---
license: cc-by-nc-4.0
datasets:
- PapaRazi/id-tts-v2
language:
- id
base_model:
- SWivid/F5-TTS
pipeline_tag: text-to-speech
tags:
- tts
- F5-TTS
- text-to-speech
---
# PapaRazi/Ijazah_Palsu_V2 · 🇮🇩 Indonesian TTS Model (F5-TTS)

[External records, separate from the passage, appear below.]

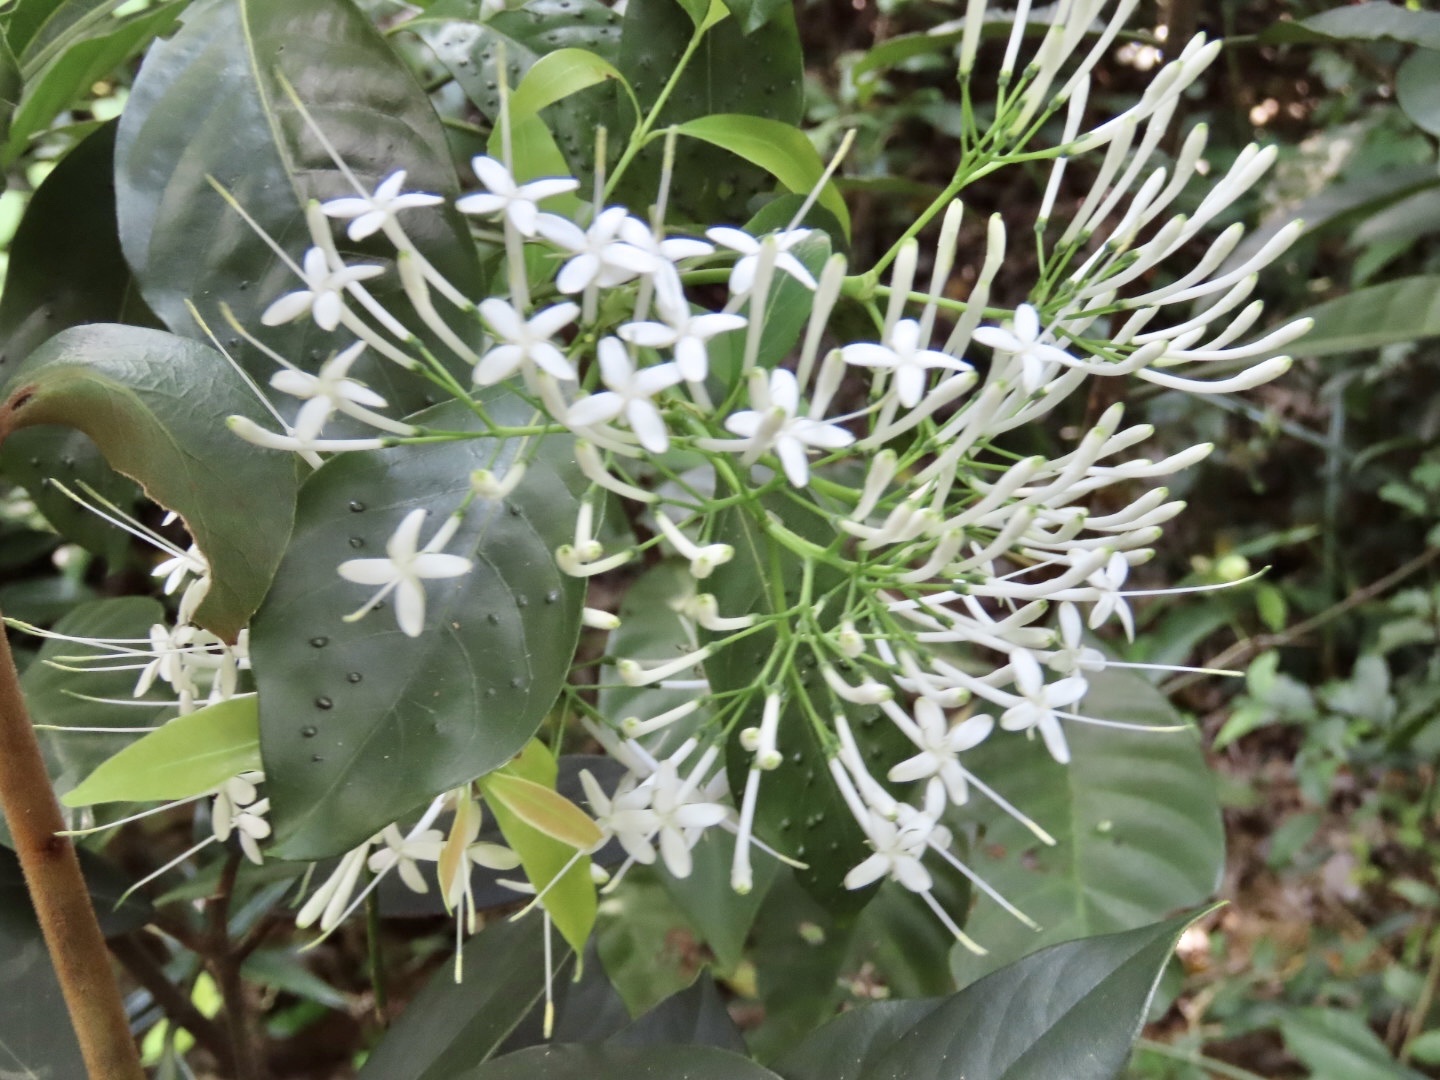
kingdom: Plantae
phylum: Tracheophyta
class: Magnoliopsida
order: Gentianales
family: Rubiaceae
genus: Pavetta
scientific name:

**Ijazah_Palsu_V2** is a fine-tuned Indonesian speech synthesis model based on [F5-TTS](https://github.com/F5soh/F5-TTS).  
It was trained using a custom-curated dataset called [`PapaRazi/id-tts-v2`](https://github.com/adigayung/whisper-tools), focusing on natural and expressive Indonesian speech generation.

---

## 🧠 Model Details

- **Base Framework:** F5-TTS
- **Training Time:** ~3 days
- **Dataset Size:** ~70,000 samples (70 hours)
- **Languages:**  
  - **Bahasa Indonesia** (95%)  
  - **English** (5%) *(limited English quality due to small dataset size)*
- **License:** Non-commercial use only
- **Author:** [PapaRazi] (https://huggingface.co/PapaRazi) / (https://github.com/adigayung)

---

## 🛠 Training Configuration

```json
{
  "exp_name": "F5TTS_v1_Base",
  "learning_rate": 1e-05,
  "batch_size_per_gpu": 1700,
  "batch_size_type": "frame",
  "max_samples": 64,
  "grad_accumulation_steps": 1,
  "max_grad_norm": 1,
  "epochs": 34,
  "num_warmup_updates": 7000,
  "save_per_updates": 15000,
  "keep_last_n_checkpoints": 7,
  "last_per_updates": 15000,
  "finetune": true,
  "file_checkpoint_train": "",
  "tokenizer_type": "char",
  "tokenizer_file": "",
  "mixed_precision": "fp16",
  "logger": "tensorboard",
  "bnb_optimizer": false
}
```
📦 Dataset
The dataset used for training is called PapaRazi/id-tts-v2, consisting of curated and cleaned audio-text pairs in Bahasa Indonesia.
All preprocessing, splitting, and cleaning was done using a custom tool I developed:
🔧 whisper-tools

The default dataset splitter from F5-TTS produced inconsistent results (clips that were too short or way too long), so I built a custom pipeline to ensure clean, consistent samples.

## 🔊 Audio Samples

### 🗣 Natural Sentence
> *"Suatu hari nanti, suara ini mungkin tidak bisa dibedakan lagi dari suara manusia asli."*  
🎧 [Listen on vocaroo](https://voca.ro/18y7FTzxcbta)

---

### 🔢 Number Pronunciation (simple format)
> *"Serius?! Tiket konsernya habis dalam waktu 3 menit?!"*  
🎧 [Listen on vocaroo](https://voca.ro/19daRAoMs0oD)

---

### 💸 Number Hallucination (millions format – still imperfect)
> *"Masa cuma buat beli kursi kantor aja harus bayar Rp 2.500.000,-?! Gila sih itu!"*  
🎧 [Listen on vocaroo](https://voca.ro/1nbtoyUOGWJP)
> ⚠️ Reading large numbers (like millions) is still inaccurate due to limited examples in the training dataset.

🤝 License & Usage
This model is released for non-commercial use only.
Feel free to explore, fine-tune, or give feedback!